The input.
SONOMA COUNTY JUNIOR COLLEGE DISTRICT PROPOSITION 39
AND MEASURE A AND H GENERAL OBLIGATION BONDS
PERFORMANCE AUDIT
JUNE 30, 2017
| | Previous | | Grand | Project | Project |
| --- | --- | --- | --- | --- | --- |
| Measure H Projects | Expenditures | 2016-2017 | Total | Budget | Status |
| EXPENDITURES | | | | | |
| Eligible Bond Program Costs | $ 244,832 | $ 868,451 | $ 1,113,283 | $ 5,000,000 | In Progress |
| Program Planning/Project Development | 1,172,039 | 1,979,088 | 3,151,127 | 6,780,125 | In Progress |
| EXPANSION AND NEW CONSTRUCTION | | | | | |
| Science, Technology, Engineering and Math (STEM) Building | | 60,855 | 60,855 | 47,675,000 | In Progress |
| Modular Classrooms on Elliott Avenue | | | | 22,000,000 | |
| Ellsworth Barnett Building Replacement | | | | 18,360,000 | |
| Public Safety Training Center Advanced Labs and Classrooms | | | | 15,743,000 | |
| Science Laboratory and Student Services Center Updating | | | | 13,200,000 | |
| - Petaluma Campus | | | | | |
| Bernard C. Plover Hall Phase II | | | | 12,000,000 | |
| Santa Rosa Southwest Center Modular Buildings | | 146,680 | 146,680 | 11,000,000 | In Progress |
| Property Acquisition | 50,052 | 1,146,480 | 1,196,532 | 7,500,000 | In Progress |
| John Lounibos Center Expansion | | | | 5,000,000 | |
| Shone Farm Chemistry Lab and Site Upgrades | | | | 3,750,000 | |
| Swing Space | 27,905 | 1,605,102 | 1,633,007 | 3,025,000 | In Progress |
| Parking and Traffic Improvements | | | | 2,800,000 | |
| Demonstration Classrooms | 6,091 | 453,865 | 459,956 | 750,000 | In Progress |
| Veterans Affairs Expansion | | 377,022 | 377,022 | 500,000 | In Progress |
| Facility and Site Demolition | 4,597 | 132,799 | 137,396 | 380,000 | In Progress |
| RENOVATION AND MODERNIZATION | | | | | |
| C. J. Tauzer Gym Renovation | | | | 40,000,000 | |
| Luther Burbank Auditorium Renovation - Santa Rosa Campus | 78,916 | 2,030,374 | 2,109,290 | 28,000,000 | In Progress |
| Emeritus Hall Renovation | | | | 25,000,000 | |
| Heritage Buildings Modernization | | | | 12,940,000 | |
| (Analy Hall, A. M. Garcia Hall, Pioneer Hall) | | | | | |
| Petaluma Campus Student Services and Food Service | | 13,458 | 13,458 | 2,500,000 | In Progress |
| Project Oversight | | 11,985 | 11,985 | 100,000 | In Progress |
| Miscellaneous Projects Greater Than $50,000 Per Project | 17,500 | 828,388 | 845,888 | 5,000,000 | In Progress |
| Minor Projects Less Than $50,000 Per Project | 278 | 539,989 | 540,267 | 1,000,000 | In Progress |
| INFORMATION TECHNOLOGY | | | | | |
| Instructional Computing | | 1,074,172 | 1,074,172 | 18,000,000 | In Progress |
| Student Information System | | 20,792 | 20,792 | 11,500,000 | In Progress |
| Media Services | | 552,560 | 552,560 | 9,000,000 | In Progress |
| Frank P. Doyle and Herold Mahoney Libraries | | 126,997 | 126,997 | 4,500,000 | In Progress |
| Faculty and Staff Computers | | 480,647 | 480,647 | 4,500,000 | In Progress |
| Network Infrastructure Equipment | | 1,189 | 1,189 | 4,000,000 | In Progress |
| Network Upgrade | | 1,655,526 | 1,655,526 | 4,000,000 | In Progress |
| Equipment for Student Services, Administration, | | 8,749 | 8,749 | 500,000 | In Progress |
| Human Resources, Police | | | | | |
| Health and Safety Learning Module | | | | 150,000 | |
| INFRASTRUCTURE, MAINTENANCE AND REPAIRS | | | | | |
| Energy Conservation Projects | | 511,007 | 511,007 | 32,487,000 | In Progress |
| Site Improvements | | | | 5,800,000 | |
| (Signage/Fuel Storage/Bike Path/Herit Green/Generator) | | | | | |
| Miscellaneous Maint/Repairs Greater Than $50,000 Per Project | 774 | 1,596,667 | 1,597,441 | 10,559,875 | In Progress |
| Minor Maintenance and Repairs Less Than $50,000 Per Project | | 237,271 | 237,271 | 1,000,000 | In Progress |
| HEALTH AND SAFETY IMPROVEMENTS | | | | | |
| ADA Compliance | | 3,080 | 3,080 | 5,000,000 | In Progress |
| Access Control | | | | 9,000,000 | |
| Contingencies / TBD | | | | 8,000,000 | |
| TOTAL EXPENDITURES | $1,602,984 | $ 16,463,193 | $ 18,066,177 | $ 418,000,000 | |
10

Your assignment. All that is wanted is a faithful reproduction of the line above with "40,000,000 | |", the line with "126,997 | 4,500,000 | In Progress |", and every line in between.

Reply.
| C. J. Tauzer Gym Renovation | | | | 40,000,000 | |
| Luther Burbank Auditorium Renovation - Santa Rosa Campus | 78,916 | 2,030,374 | 2,109,290 | 28,000,000 | In Progress |
| Emeritus Hall Renovation | | | | 25,000,000 | |
| Heritage Buildings Modernization | | | | 12,940,000 | |
| (Analy Hall, A. M. Garcia Hall, Pioneer Hall) | | | | | |
| Petaluma Campus Student Services and Food Service | | 13,458 | 13,458 | 2,500,000 | In Progress |
| Project Oversight | | 11,985 | 11,985 | 100,000 | In Progress |
| Miscellaneous Projects Greater Than $50,000 Per Project | 17,500 | 828,388 | 845,888 | 5,000,000 | In Progress |
| Minor Projects Less Than $50,000 Per Project | 278 | 539,989 | 540,267 | 1,000,000 | In Progress |
| INFORMATION TECHNOLOGY | | | | | |
| Instructional Computing | | 1,074,172 | 1,074,172 | 18,000,000 | In Progress |
| Student Information System | | 20,792 | 20,792 | 11,500,000 | In Progress |
| Media Services | | 552,560 | 552,560 | 9,000,000 | In Progress |
| Frank P. Doyle and Herold Mahoney Libraries | | 126,997 | 126,997 | 4,500,000 | In Progress |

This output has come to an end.